Even if your state doesn’t require it, having a committee with the goal of preventing injuries and accidents is worth the time and resources, especially if yours follows these best practices:
1. Define the role and responsibilities of your committee.
Develop a written mission statement. Clearly define the duties and responsibilities of the members. Identify and prioritize goals, and establish action plans to achieve each goal.
2. Conduct regularly scheduled meetings.
Use the time to discuss accident prevention methods, safety promotion, hazards noted on inspections and other pertinent topics. Review incidents that result in injury as well as the “near misses” that didn’t.
3. Review accident investigation forms.
Digging deep into the circumstances of accidents will help you prevent them in the future. SFM has a standard accident analysis form available . Have all of the supervisors use the same form to make it easier for the safety committee to review them.
4. Look for claim trends.
Look for patterns and relationships in your workers’ compensation claims. Consider three data columns as starting points for your analysis: body part, cause of injury and result of injury. Look for patterns by comparing with other columns, like occupation and business location. If you start by using a report of claim activity from your workers’ compensation insurer, you might want to consider expanding and tailoring your report to include internal information, such as department, shift and supervisor — whatever you think might help narrow the hunt on when, where and why certain injuries are occurring.
5. Conduct inspections.
Developing a safety review and inspection process to identify operational hazards and observe employee work methods is worthwhile. Periodic inspections allow you to gauge the effectiveness of your efforts. During a safety review you should look for: workplace environmental hazards, workstation set-up, work activity, modified work tasks and employees’ awareness of conditions.
6. Eliminate hazards. Correct employees’ unsafe behaviors.
To be effective, your inspections need follow-through. Unsafe conditions must be eliminated. Unsafe behaviors need to be corrected. Document your inspections, including appropriate follow-up procedures. Determine whether past recommendations have been addressed and implemented.
7. Promote safety.
Keeping safety in front of the employees will remind them of the importance and will increase their awareness of hazards. There are several ways to promote safety that can work in any type of organization including: safety contests, posters, special safety/health events, guest speakers and training programs, employee suggestion programs and safety recognition awards.
8. Take action.
Following up and taking action are key. If someone is injured or nearly injured, take corrective action to prevent similar accidents from occurring again. Follow up to ensure these corrections are made quickly. This might require increased safety training, additional equipment or safer work methods.
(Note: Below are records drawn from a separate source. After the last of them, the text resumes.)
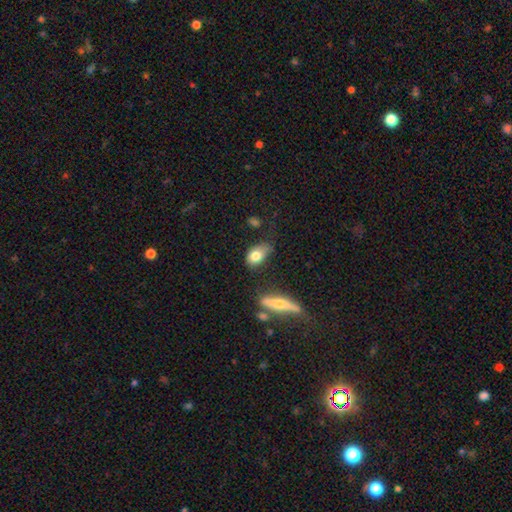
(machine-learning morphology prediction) This appears to be a smooth galaxy with no disk features (76%) that is in between round and cigar-shaped (84%). Merging: none (45%).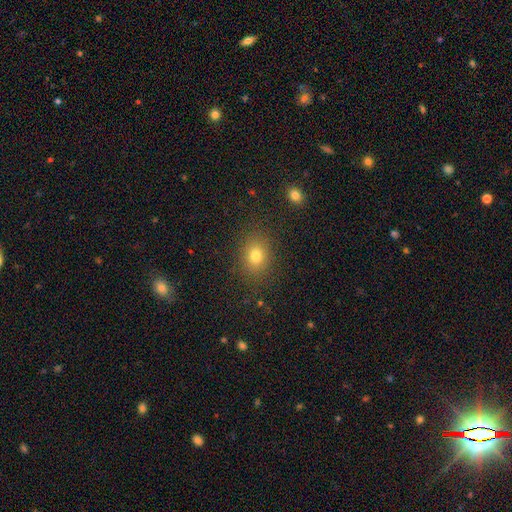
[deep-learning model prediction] smooth 78%, star or artifact 14%, featured or disk 8%. Down the decision tree: how rounded — in between (51%); merging — none (85%).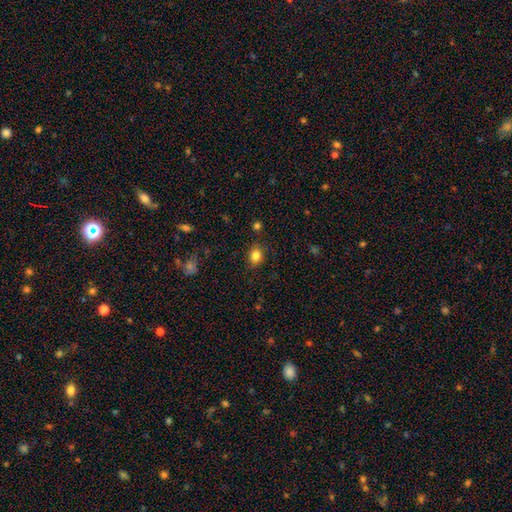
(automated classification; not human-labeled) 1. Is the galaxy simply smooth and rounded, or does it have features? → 84% smooth, 11% star or artifact, 6% featured or disk.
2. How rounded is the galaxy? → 55% in between, 44% round, 1% cigar-shaped.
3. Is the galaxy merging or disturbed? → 84% none, 11% minor disturbance, 3% major disturbance, 2% merger.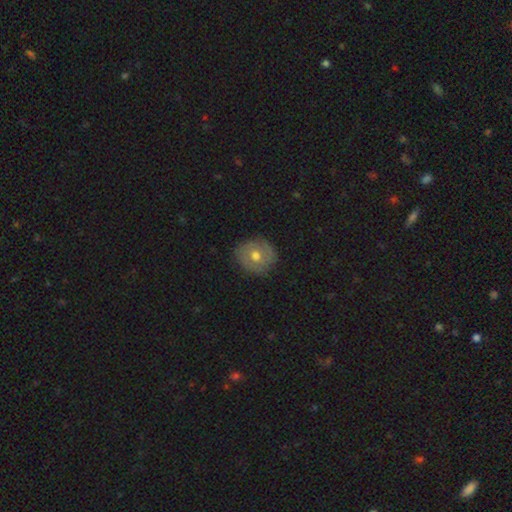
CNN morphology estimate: This appears to be a smooth galaxy with no disk features (46%, tied with featured or disk). Merging: none (81%).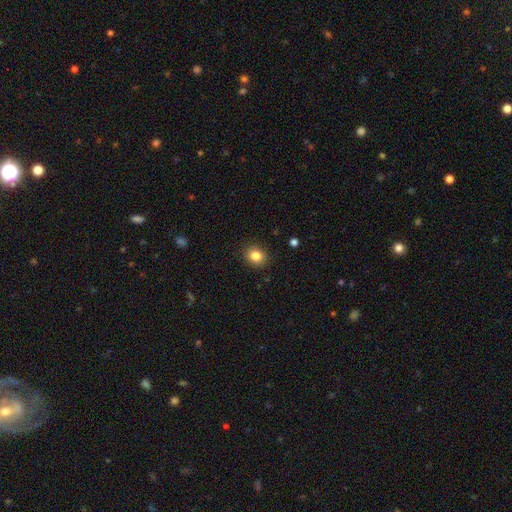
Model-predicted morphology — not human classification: Overall: smooth (85%). How rounded: round (68%; in between 31%). Merging: none (89%).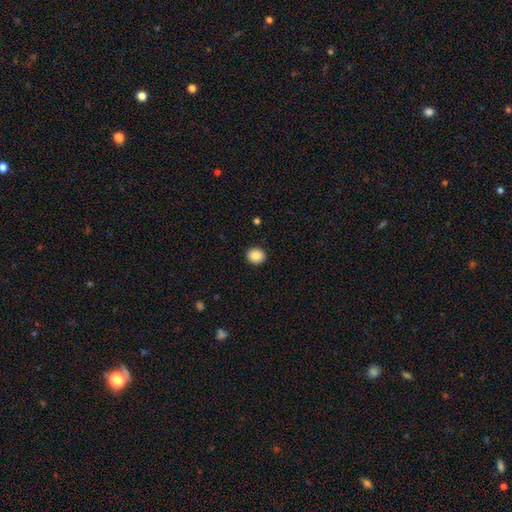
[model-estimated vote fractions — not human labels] smooth-or-featured: smooth: 87% | star or artifact: 9% | featured or disk: 5%
  how-rounded: round: 81% | in between: 18% | cigar-shaped: 1%
  merging: none: 92% | minor disturbance: 5% | major disturbance: 2% | merger: 1%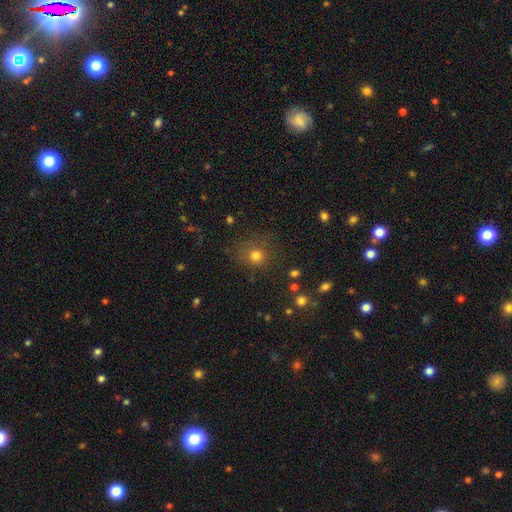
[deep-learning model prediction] Smooth or featured? smooth (77%)
How rounded? round (85%)
Merging? none (79%)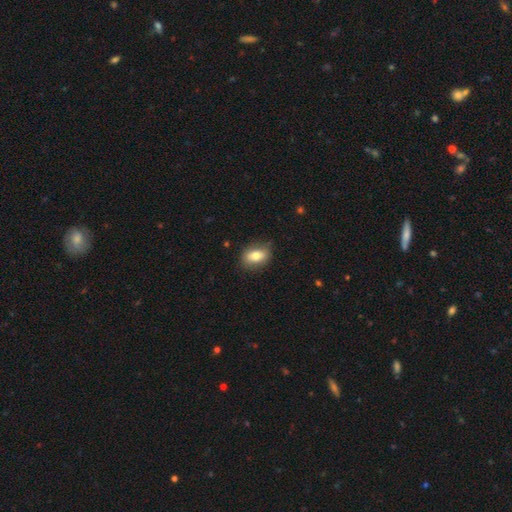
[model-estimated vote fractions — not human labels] Smooth or featured? smooth (76%)
How rounded? in between (81%)
Merging? none (80%)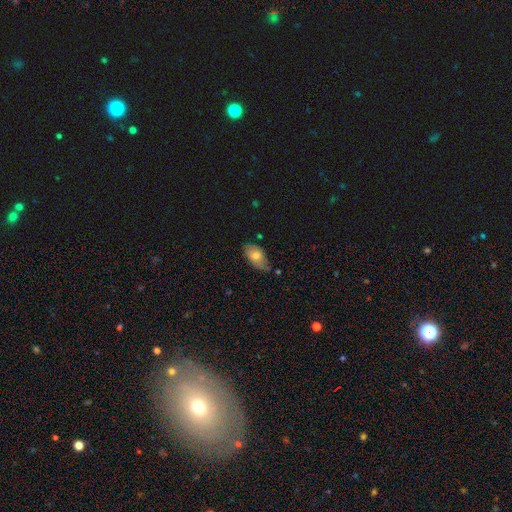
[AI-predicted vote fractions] Smooth or featured? smooth (64%)
How rounded? in between (91%)
Merging? none (56%)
9. Recommend safety training.
The purpose of training is to influence employees’ behaviors. Safety orientation should be provided to all workers. It ensures that they are familiar with the hazards of the workplace, explains how to use this information, and instructs on safety roles and responsibilities. It’s a good idea to provide training regularly and to have a training calendar to support those efforts.
For free educational resources you can use to aid in training, visit the Resource Catalog.
Remember, just having a safety committee isn’t enough. Your committee needs to be supported by management and have authority to make changes that will help impact injury prevention in your workplace.
This is not intended to serve as legal advice for individual fact-specific legal cases or as a legal basis for your employment practices.